Desperate to rid their people of the plague, the twins summoned a rat catcher from across the seas. But he doesn't come alone. He brings with him a beautiful daughter who answers to no one. Prince Aurek decides that he has to have her, no matter what, leading him to set in motion a chain of events that changes Tallith as he knows it.

===The Heart Collector===
This is a short story collection combining three short stories set in the world of The Sin Eater's Daughter. It includes The King of Rats, The Heart Collector and Mully No-Hands.

The Heart Collector follows a boy who wakes up in the ruins of a castle. He is the Heart Collector, the Bringer, who is cursed to return every one hundred years to find the heart that will wake up his father and this time, the girl he finds seems like she might be the one.

Mully No-Hands follows a baby boy who was born to a beautiful woman and a wealthy man and who was destined to always live a fairy-tale life. He is adored, envied and wants nothing. But not every fairy tale ends with happily ever after.

==Principal characters==

- Twylla - the main protagonist of the first book.
- Merek - the prince who is engaged to Twylla.
- Lief - the new guard who Twylla falls for in The Sin Eater's Daughter.
- The Queen - the villain in the first novel.
- The Sleeping Prince - the main villain of the trilogy.
- Errin - the main protagonist in the sequel, The Sleeping Prince, who is Lief's sister.
- Silas - the mysterious man who vows to protect Errin in The Sleeping Prince.

== Television adaptation ==
In April 2016 the independent television company Little Island optioned the Sin Eater's Daughter trilogy with the intent to adapt it for television.

==Reception==
The New York Times praised the first book in the series for its "well-imagined fantasy world". Common Sense Media rated The Sin Eater's Daughter at three out of five stars, commenting that the book's writing was strong. Publishers Weekly also praised the writing and Salisbury's talent for worldbuilding as the world is full of 'shiver-inducing legends, original customs and political and religious debates. Book Trust called The Sin Eater's Daughter a 'delicious read' with an ending that will leave readers begging for the sequel. Kirkus referred to The Sin Eater's Daughter as a 'slow but satisfying read' with great emotion and depth.

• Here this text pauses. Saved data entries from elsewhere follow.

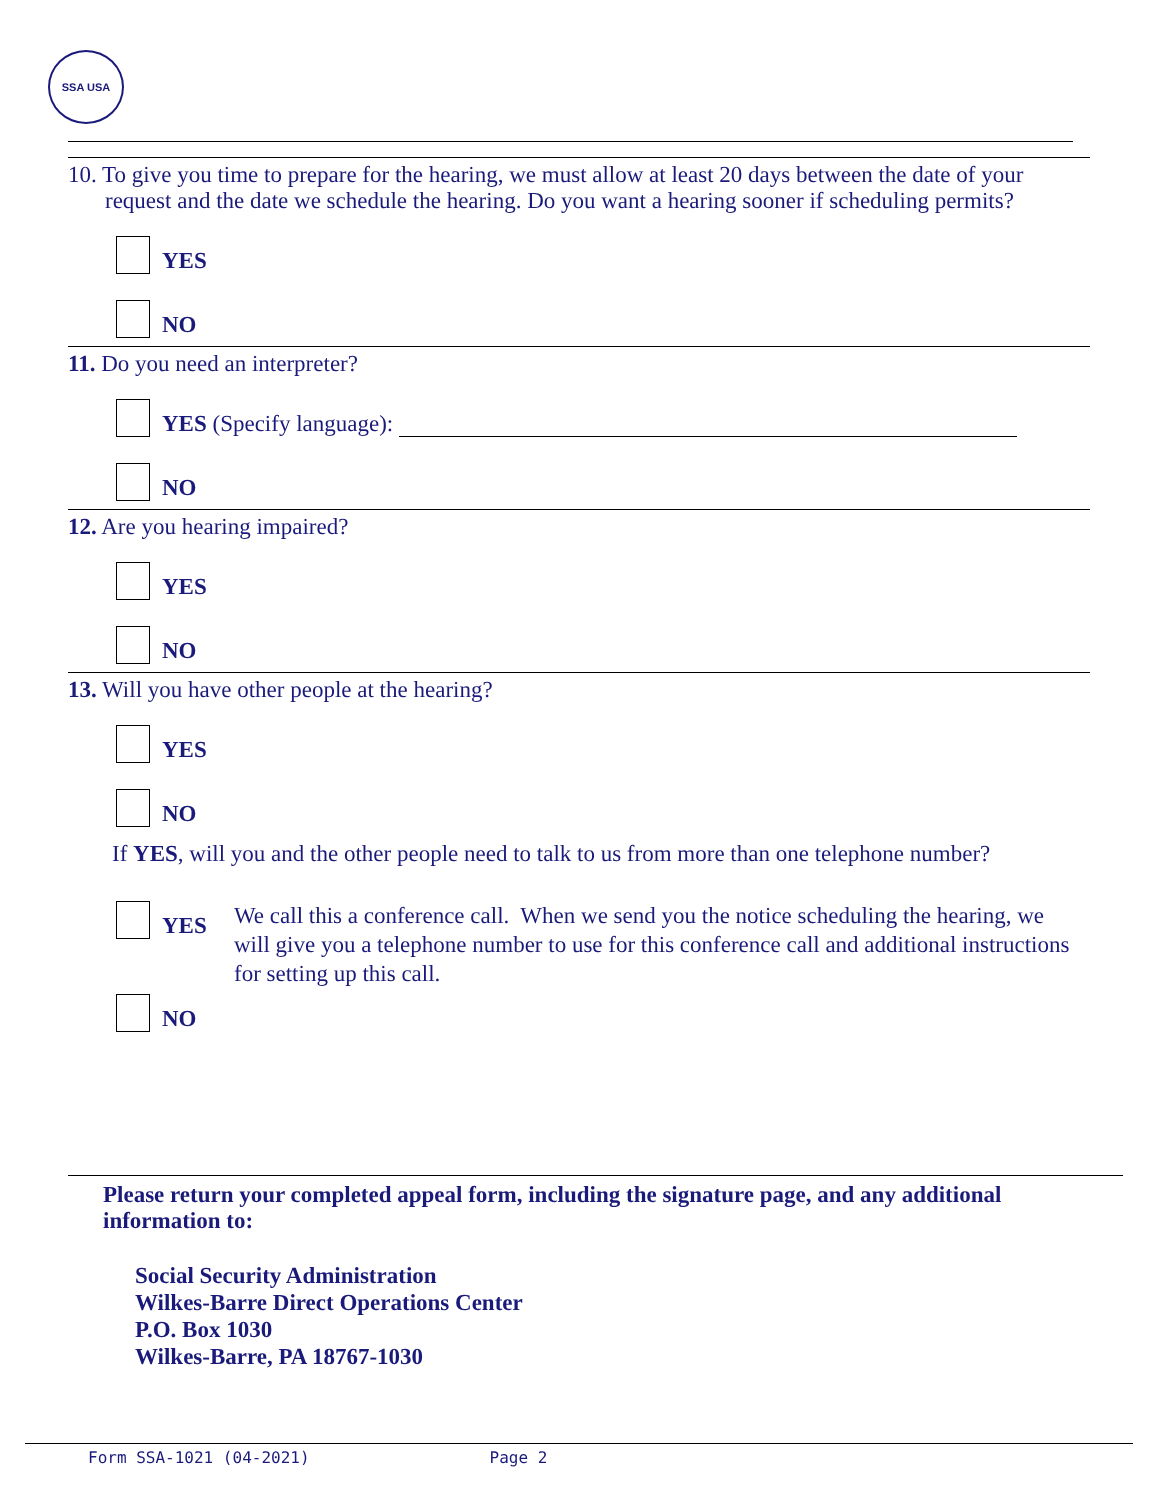SSA USA
10. To give you time to prepare for the hearing, we must allow at least 20 days between the date of your request and the date we schedule the hearing. Do you want a hearing sooner if scheduling permits?
YES
NO
11. Do you need an interpreter?
YES (Specify language):
NO
12. Are you hearing impaired?
YES
NO
13. Will you have other people at the hearing?
YES
NO
If YES, will you and the other people need to talk to us from more than one telephone number?
YES
We call this a conference call. When we send you the notice scheduling the hearing, we will give you a telephone number to use for this conference call and additional instructions for setting up this call.
NO
Please return your completed appeal form, including the signature page, and any additional information to:
Social Security Administration
Wilkes-Barre Direct Operations Center
P.O. Box 1030
Wilkes-Barre, PA 18767-1030
Form SSA-1021 (04-2021) Page 2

The Sin Eater's Daughter has received a number of nominations for awards and prizes such as the Carnegie Medal 2015, the North East Book Awards 2015, The Bookseller YA Book Prize 2015, the Branford Boase 2015 and the Waterstones Children's Book Award 2015. It was also included in the YA categories in both The Bouchercon Antony Awards 2015 and the American Mystery Writer's Association Edgar Awards 2015.

MuggleNet reviewed the trilogy's second book, The Sleeping Prince, favorably and wrote that they enjoyed the book's heroine Errin.